# Provided records
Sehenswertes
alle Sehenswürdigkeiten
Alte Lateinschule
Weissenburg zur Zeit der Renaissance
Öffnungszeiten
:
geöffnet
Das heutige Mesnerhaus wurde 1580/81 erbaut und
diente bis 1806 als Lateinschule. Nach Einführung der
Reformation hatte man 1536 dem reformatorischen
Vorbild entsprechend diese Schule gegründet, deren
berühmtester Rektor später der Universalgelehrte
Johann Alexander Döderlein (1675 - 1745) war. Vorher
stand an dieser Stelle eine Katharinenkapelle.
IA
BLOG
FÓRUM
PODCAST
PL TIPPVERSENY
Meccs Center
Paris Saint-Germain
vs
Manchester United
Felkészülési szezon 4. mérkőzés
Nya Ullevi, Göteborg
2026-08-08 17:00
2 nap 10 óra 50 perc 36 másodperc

# What this task involves
Pull out every line of the records that contains the word "Lateinschule" and copy each of those lines in full.

# Output below
Alte Lateinschule
diente bis 1806 als Lateinschule. Nach Einführung der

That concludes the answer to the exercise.